Reference no: EM132711514
Gold Nest Company of Guandong, China, is a family-owned enterprise that makes birdcages for the South China market. The company sells its birdcages through an extensive network of street vendors who receive commissions on their sales. The company uses a job-order costing system in which overhead is applied to jobs on the basis of direct labor cost. Its predetermined overhead rate is based on a cost formula that estimated $750000 of manufacturing overhead for an estimated activity level of $300000 direct labor dollars. At the beginning of the year, the inventory balances were as follows:
Raw materials $25,000
Work in process $10,000
Finished goods $40,000
During the year, the following transactions were completed:
a. Raw materials purchased for cash, $350000.
b. Raw materials used in production, $280000 (materials costing $210000 were charged directly to jobs; the remaining materials were indirect).
c. Cash paid to employees as follows: Direct labor. $330000
Sales commissions $79200
Administrative salaries $118800
d. Cash paid for rent during the year was $18,000 ($13,000 of this amount related to factory operations, and the remainder related to selling and administrative activities).
e. Cash paid for utility costs in the factory, $80000.
f. Cash paid for advertising, $140,000.
g. Depreciation recorded on equipment, $60000. ($ 51000of this amount related to equipment used in factory operations; the remaining related to equipment used in selling and administrative activities.)
h. Manufacturing overhead cost was applied to jobs, $ ? .
i. Goods that had cost $700,000 to manufacture according to their job cost sheets were completed.

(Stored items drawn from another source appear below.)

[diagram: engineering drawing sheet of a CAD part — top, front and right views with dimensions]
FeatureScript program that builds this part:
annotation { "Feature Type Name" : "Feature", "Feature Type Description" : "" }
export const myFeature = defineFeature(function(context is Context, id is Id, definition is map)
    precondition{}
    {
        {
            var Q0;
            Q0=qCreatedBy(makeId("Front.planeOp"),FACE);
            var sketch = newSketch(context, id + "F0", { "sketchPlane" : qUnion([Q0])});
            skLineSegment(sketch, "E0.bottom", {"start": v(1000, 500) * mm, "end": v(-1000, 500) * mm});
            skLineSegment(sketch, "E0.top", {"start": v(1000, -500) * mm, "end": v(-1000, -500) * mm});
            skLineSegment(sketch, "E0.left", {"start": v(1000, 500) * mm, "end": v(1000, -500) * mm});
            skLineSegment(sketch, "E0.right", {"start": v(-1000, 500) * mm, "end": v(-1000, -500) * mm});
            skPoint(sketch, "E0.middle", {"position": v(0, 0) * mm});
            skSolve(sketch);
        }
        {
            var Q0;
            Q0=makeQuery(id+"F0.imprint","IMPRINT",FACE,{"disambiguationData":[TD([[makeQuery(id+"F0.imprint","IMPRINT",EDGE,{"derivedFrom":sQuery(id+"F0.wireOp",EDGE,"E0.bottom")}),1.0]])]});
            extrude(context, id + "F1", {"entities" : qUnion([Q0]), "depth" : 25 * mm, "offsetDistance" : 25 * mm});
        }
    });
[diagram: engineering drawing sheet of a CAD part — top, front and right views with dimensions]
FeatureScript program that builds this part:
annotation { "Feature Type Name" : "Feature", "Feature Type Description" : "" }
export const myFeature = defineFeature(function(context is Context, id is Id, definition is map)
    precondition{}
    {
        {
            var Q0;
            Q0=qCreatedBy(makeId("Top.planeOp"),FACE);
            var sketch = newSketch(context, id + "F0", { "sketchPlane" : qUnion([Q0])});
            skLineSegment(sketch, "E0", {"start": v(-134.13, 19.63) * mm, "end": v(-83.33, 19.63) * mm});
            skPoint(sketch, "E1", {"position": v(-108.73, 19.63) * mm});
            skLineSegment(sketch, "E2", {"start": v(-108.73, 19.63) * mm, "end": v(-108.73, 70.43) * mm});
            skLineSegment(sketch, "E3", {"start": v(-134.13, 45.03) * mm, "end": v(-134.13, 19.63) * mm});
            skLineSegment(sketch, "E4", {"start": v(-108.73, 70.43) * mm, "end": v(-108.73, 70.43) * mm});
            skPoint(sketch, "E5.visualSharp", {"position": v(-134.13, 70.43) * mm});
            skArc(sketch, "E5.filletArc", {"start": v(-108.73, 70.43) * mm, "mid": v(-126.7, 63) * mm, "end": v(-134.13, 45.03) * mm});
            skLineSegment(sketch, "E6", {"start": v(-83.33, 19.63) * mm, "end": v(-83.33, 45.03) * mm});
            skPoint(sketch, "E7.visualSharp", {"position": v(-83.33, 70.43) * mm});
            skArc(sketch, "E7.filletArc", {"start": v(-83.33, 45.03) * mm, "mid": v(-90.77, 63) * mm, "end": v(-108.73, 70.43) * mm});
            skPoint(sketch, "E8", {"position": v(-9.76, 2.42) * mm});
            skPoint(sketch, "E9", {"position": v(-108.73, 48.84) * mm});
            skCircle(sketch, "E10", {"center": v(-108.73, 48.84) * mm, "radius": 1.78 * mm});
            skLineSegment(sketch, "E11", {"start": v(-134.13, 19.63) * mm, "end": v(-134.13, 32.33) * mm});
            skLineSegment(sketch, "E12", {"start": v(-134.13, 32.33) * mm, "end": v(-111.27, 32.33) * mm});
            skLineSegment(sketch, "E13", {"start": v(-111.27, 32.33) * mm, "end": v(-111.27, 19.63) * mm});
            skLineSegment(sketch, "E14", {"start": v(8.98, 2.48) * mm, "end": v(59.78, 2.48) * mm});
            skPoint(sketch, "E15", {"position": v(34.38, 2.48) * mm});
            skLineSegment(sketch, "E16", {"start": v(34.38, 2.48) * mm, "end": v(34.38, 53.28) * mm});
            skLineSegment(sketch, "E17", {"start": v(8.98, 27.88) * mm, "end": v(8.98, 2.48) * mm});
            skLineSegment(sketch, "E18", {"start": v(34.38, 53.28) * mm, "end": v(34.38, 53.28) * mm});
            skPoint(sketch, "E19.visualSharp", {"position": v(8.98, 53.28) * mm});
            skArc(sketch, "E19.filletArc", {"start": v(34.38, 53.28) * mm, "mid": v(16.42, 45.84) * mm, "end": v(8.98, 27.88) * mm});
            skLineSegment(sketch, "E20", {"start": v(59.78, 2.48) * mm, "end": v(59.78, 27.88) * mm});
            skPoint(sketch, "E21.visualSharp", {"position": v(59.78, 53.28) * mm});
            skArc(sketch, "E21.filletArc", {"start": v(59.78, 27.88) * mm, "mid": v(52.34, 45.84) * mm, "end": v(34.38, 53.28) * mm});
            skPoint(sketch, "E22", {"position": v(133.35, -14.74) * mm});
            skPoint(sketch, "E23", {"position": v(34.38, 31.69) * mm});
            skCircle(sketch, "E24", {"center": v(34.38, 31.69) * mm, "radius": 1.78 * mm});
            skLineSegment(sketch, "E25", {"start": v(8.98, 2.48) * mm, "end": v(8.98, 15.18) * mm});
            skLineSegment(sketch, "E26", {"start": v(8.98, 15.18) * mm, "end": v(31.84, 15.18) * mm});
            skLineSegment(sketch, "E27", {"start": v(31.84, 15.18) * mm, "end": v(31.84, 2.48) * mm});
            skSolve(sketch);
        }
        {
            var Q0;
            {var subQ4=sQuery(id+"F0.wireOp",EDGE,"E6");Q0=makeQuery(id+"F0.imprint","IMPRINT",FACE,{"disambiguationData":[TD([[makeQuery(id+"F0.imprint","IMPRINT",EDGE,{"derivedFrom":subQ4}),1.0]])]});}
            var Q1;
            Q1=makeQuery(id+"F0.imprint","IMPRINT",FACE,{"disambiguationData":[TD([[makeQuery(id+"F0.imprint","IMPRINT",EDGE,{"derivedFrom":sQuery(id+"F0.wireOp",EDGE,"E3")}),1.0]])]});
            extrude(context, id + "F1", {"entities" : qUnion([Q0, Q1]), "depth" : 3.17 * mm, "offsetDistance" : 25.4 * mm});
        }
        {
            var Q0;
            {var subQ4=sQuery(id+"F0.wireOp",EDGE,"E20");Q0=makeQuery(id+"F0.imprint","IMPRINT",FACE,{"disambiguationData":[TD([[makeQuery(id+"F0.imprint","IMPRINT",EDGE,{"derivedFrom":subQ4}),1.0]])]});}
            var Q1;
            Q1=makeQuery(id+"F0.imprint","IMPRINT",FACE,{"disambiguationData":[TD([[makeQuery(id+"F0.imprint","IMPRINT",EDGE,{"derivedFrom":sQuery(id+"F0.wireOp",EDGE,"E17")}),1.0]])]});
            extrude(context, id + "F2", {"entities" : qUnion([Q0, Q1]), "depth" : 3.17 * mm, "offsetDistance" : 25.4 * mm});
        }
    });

j. Sales for the year (all paid in cash) totaled $1500000. The total cost to manufacture these goods according to their job cost sheets was $1023750.
Required:
1. Prepare journal entries to record the transactions for the year.
2. Prepare T-accounts for each inventory account, Manufacturing Overhead, and Cost of Goods Sold. Post relevant data from your journal entries to these T-accounts (don't forget to enter the beginning balances in your inventory accounts). Compute an ending balance in each account.
3. Is Manufacturing Overhead underapplied or overapplied for the year? Prepare a journal entry to close any balance in the Manufacturing Overhead account to Cost of Goods Sold.